On to their features…Since I am still in development mode I don’t really care about the server monitoring portion of their offering. I am more interested in their application monitoring. I love the web transactions features as they can show your controllers by average response time and you can then dive into the controller and see what is slowing things down.

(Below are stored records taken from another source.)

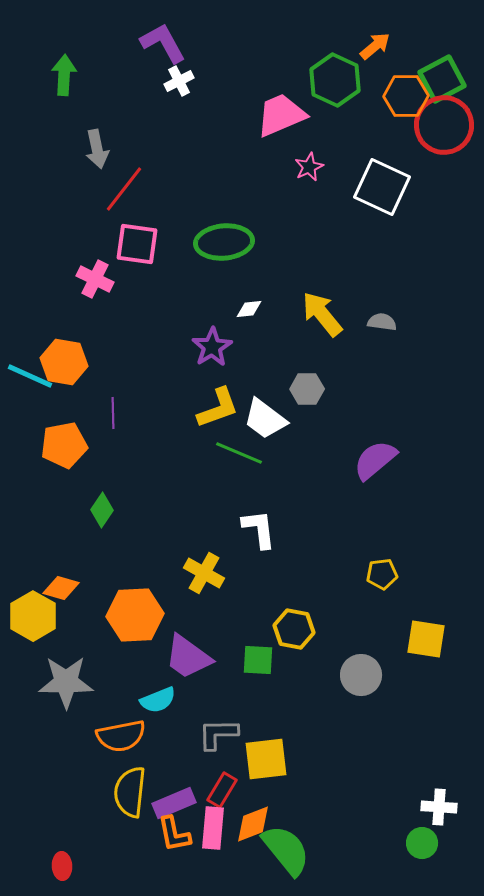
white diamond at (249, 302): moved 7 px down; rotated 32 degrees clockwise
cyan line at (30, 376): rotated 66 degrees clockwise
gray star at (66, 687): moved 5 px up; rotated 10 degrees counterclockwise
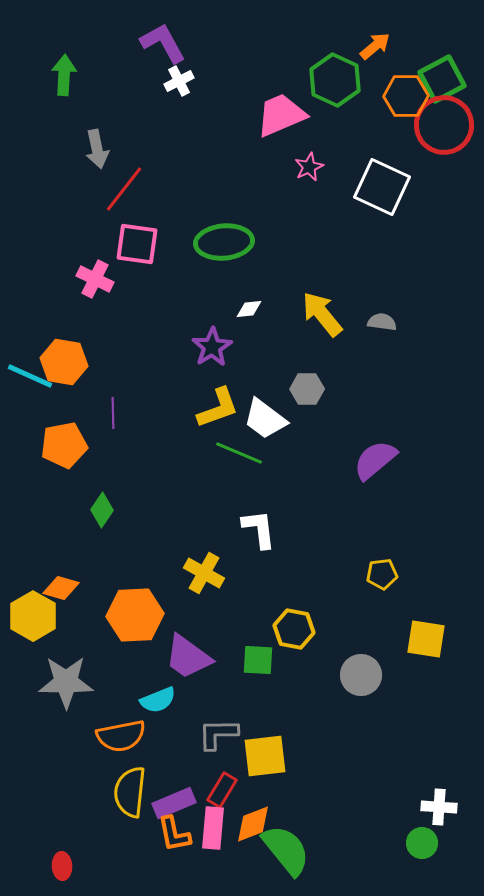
yellow square at (266, 759): moved 1 px left, 3 px up
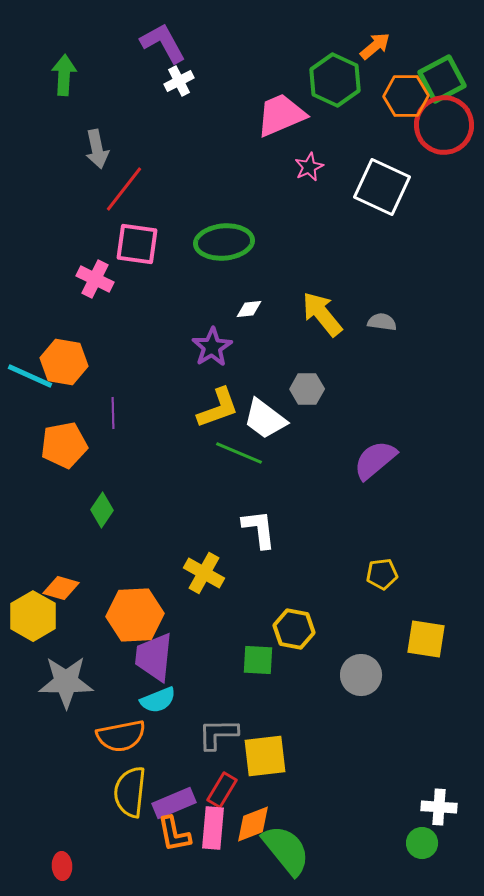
purple trapezoid at (188, 657): moved 34 px left; rotated 60 degrees clockwise
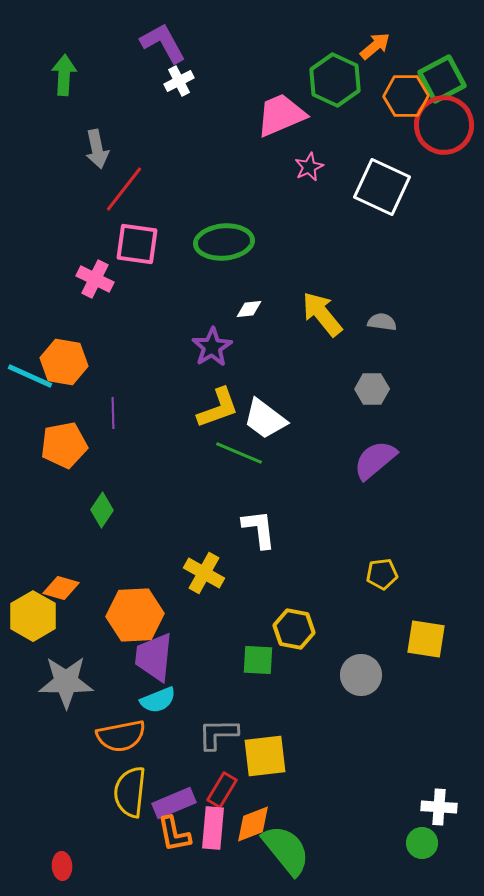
gray hexagon at (307, 389): moved 65 px right
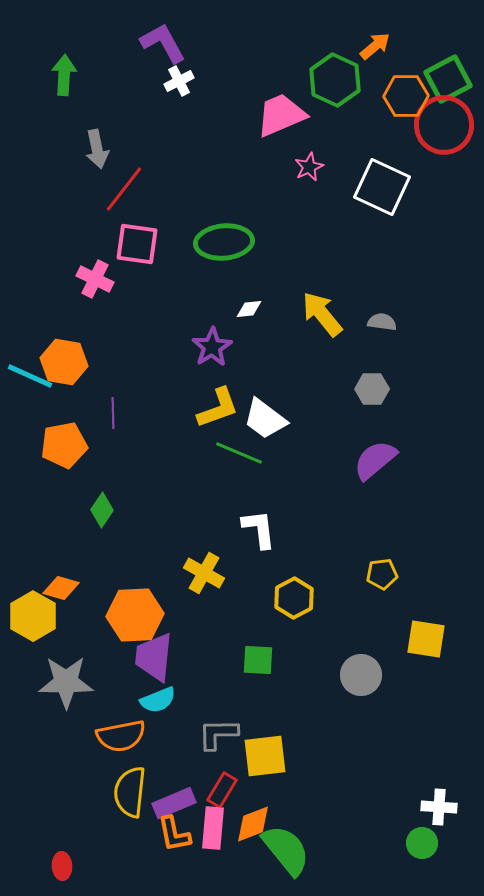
green square at (442, 79): moved 6 px right
yellow hexagon at (294, 629): moved 31 px up; rotated 21 degrees clockwise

So based on the controller average response time I can see that my RoundsController#update is taking 135ms more than any of my other controllers on the list.

Controller List

The performance breakdown for that action looks like this:

Controller Performance Breakdown

Compared to my TeesController#update (which runs at 55.8ms):

Controller Breakdown

I am obviously doing something really expensive in the controller which I need to take a look at. I also might be able to optimize by reducing the calls to Hole#find as I am calling this 18 times and it is probably a lot quicker to get all the holes in a collection and just iterate through the collection. At this point I am not too worried about it though as this stuff might solve itself in pre-production. Just interesting to see where I might have potential problems.

I hope that golfingstat is successful enough that I can justify spending money on application/server monitoring, if I am lucky enough to make some money on this thing then there is no question that I will choose to use New Relic. Their product is great and as I mentioned above their customer service is excellent.